Extracted material:

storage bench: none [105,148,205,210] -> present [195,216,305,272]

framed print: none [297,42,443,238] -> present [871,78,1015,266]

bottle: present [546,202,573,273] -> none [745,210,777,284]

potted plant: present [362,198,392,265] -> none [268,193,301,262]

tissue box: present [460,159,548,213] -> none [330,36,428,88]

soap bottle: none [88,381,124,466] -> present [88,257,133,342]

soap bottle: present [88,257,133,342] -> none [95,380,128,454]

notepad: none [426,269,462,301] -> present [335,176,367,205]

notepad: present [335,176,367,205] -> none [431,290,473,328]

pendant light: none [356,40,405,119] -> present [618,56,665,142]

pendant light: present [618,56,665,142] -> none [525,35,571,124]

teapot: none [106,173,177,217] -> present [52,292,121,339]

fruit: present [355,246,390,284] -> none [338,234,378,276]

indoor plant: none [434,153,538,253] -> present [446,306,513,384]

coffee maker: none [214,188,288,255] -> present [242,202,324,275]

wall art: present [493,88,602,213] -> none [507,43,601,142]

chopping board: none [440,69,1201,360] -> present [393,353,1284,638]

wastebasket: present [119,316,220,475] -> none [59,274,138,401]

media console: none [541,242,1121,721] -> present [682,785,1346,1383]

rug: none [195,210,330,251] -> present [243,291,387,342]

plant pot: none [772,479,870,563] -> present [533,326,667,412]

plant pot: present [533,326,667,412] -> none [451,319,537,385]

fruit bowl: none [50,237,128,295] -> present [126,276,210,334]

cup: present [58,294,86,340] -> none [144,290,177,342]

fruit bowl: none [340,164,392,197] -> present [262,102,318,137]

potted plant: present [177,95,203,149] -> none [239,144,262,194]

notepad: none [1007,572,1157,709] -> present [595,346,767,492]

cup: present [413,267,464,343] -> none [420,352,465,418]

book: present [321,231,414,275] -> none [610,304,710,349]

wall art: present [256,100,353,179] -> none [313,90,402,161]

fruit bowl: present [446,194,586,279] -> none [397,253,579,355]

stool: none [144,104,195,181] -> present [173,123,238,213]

Problem: Exactly the lines from the one containing "cup: present [58,294,86,340]" through the final line of the records above are needed, copied word for word.

Answer area:
cup: present [58,294,86,340] -> none [144,290,177,342]

fruit bowl: none [340,164,392,197] -> present [262,102,318,137]

potted plant: present [177,95,203,149] -> none [239,144,262,194]

notepad: none [1007,572,1157,709] -> present [595,346,767,492]

cup: present [413,267,464,343] -> none [420,352,465,418]

book: present [321,231,414,275] -> none [610,304,710,349]

wall art: present [256,100,353,179] -> none [313,90,402,161]

fruit bowl: present [446,194,586,279] -> none [397,253,579,355]

stool: none [144,104,195,181] -> present [173,123,238,213]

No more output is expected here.